Return verbatim the rows from the line containing "Between Région de" through the end of the rows, both ends included.

Information provided
┄┄┄┄┄┄┄┄┄┄
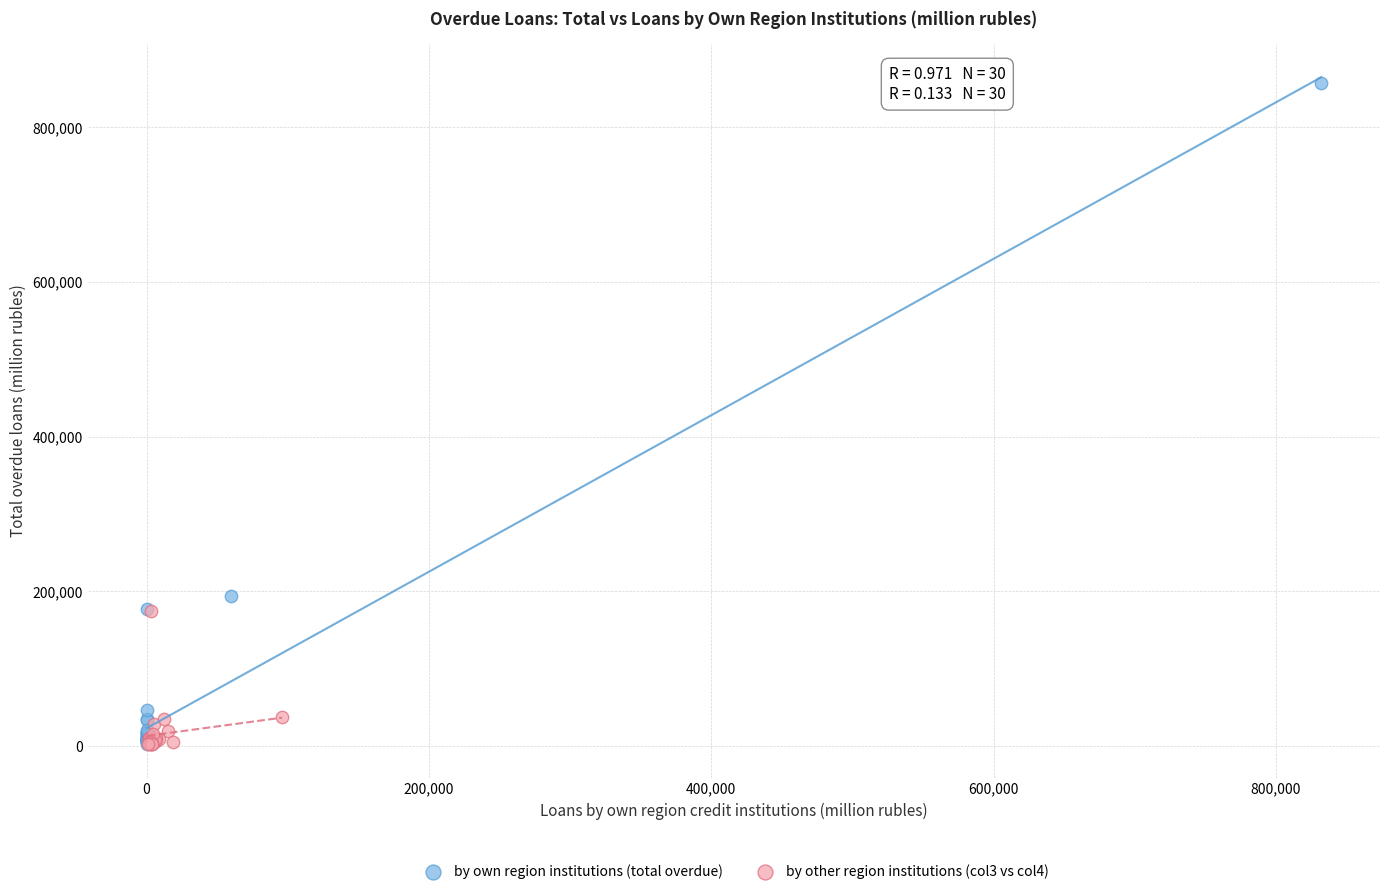

What are all the series names shown in the legend?

by own region institutions (total overdue), by other region institutions (col3 vs col4)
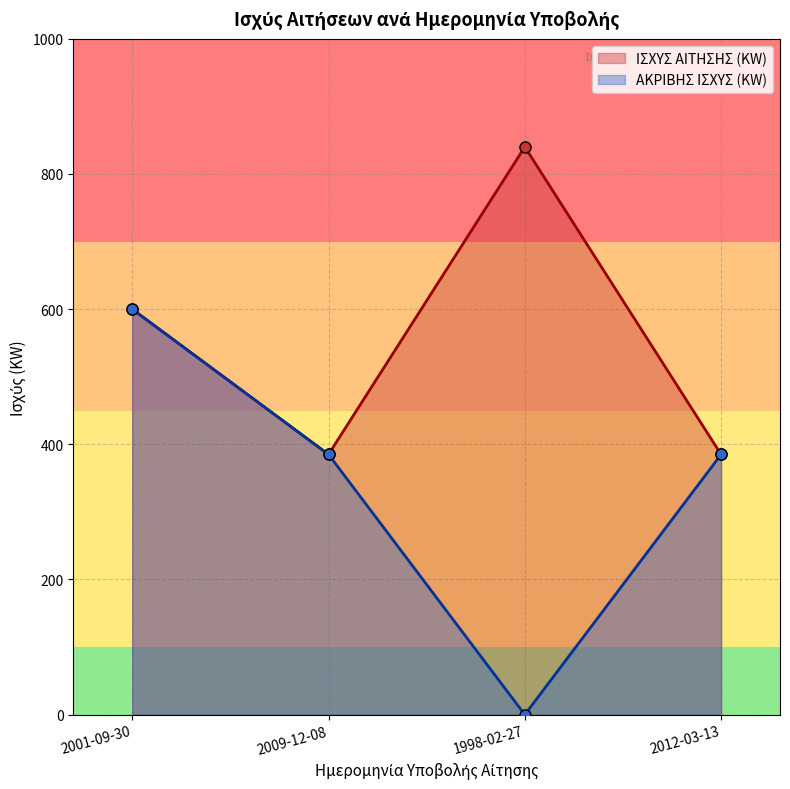

Reading left to right, extract all data points from this chart.

ΙΣΧΥΣ ΑΙΤΗΣΗΣ (KW): 600	385	840	385
ΑΚΡΙΒΗΣ ΙΣΧΥΣ (KW): 600	385	0	385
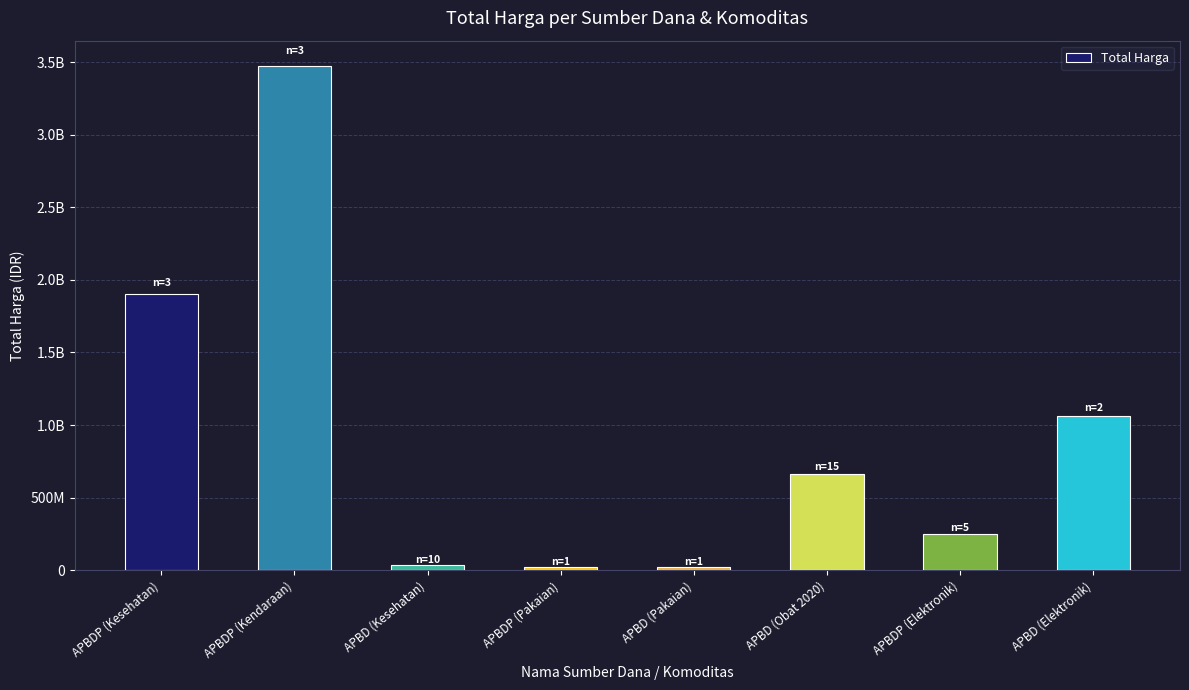

What is the change in value from APBD (Pakaian) to APBD (Obat 2020)?

+643142760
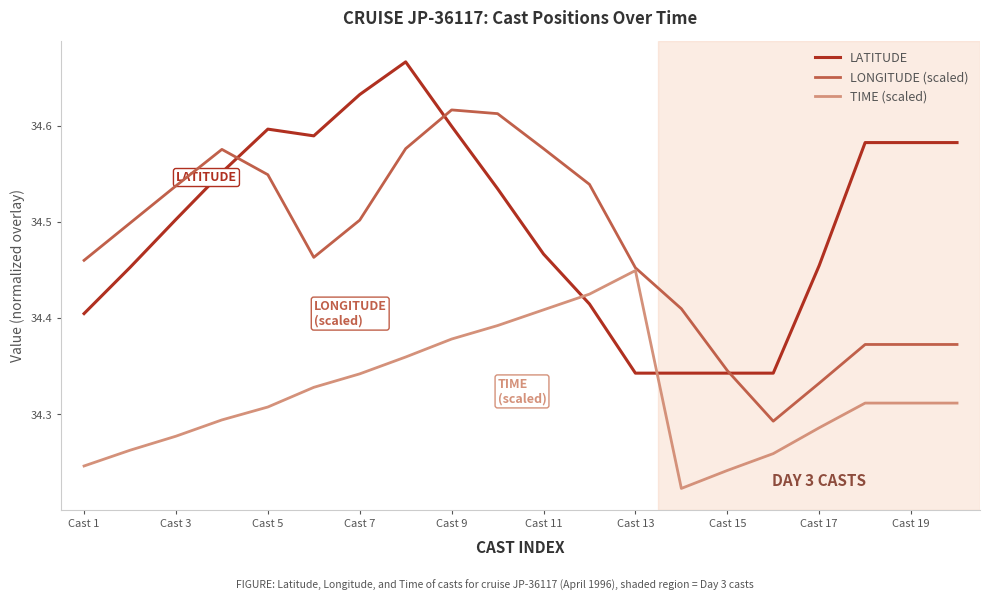

Which series has the largest total across all categories?

LATITUDE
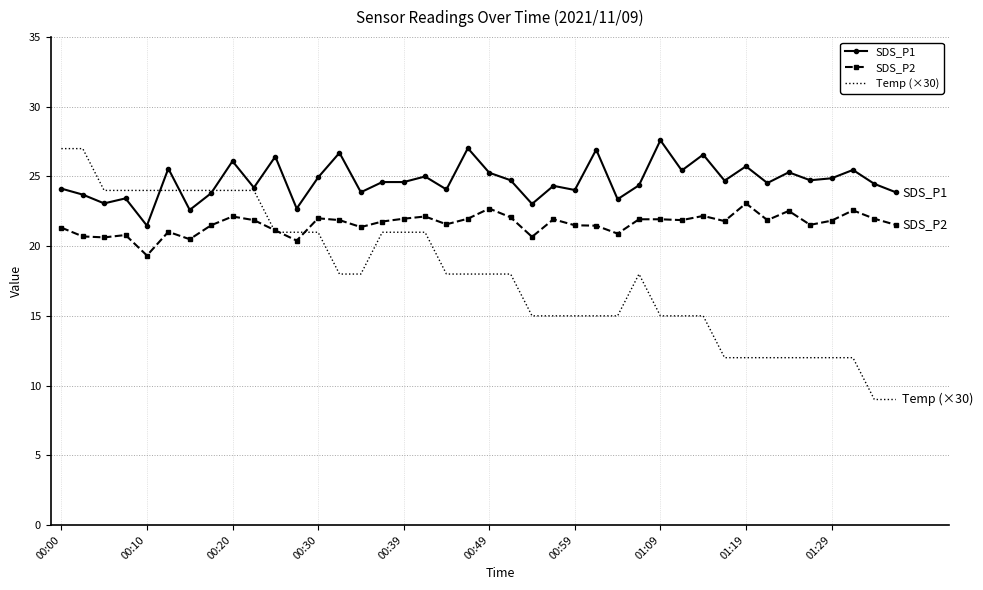

After their last crossing, which series has the higher values: SDS_P2 or Temp (×30)?

SDS_P2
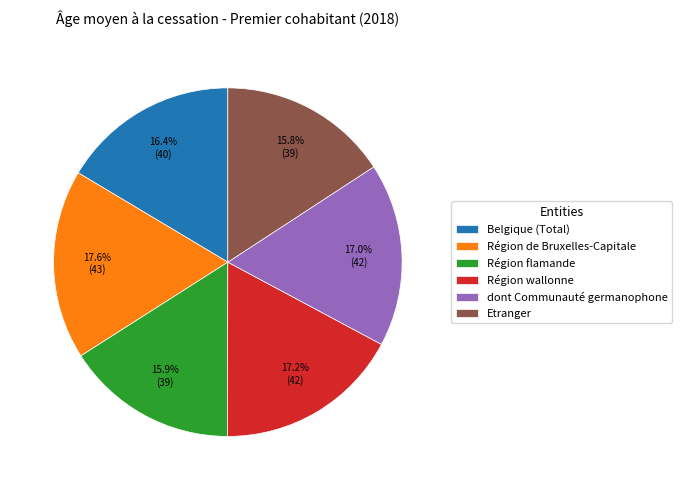

Between Région de Bruxelles-Capitale and dont Communauté germanophone, which is larger?

Région de Bruxelles-Capitale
┄┄┄┄┄┄┄┄┄┄
Final answer
Between Région de Bruxelles-Capitale and dont Communauté germanophone, which is larger?

Région de Bruxelles-Capitale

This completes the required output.